It’s telling that Boston’s mayoral candidates would hold meetings and forums in places like Freedom House and the Reggie Lewis Track and Athletic Center in Roxbury, as detailed in the Banner’s article, “Mayoral hopefuls sling barbs at RCC forums” (Sept. 10, 2009). These places are important because they demonstrate and symbolize the work ethic, commitment and determination for progressive change critical to people of color in our city.
The drive and dedication to community represented by the late Reggie Lewis of the Celtics and by Otto and Muriel Snowden of Freedom House are displays of character that bode well for candidates. Given the poor turnout in our last municipal election, candidates vying for votes see a pivotal voting bloc, and well they should.
But we swing voters need to take care and take stock when politicians come knocking!
We ought to be asking why people of color in Boston are still trying to attain parity in education, employment and housing some 60 years after the founding of Freedom House. If history provides any insight, our future looks bleak.
The Snowdens understood that grassroots efforts for fair housing complemented by a focus on education not only addressed the lack of economic and cultural vitality in a community, but also served as a catalyst for advocating agendas for progressive public policy. In essence, Freedom House was the birth of the modern-day community development corporation (CDC), before the turbulent civil unrest of the late ’60s.
While calls to end the Boston Redevelopment Authority and the contract favoritism it breeds between developers and viable CDCs seem fair, it’s also fair to ask if we now favor a viable CDC over nascent minority or small businesses in contracting, particularly when the nonprofit status of a CDC affords bidding leverage over smaller companies and a when a poorer effort at fulfilling the Boston Jobs Policy further weakens our communities of color.

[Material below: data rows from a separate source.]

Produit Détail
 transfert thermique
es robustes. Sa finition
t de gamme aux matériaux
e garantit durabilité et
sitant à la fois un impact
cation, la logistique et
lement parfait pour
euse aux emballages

When a CDC sheds its mission of educational services in lieu of producing more housing because such efforts are deeply subsidized and less risky to the bottom line, it hurts, because housing by itself is not an economic plan. If a CDC were required to provide local jobs for each housing unit built, economics would improve.
Given chronic educational shortfalls, constant adjustments with housing and employment are required to make up the deficit, which will only lift more out of poverty. The Snowdens understood this, too, while many of our CDCs of today have forgotten.
This election really is about us. So when are we going to take a chance on ourselves? When do we stop outsourcing development of our dreams and talents to folks who don’t have any skin in the game? We can deliver viable, sustainable communities for all, but not until we break the current status quo and get back to a planning process blueprinted by institutions like Freedom House.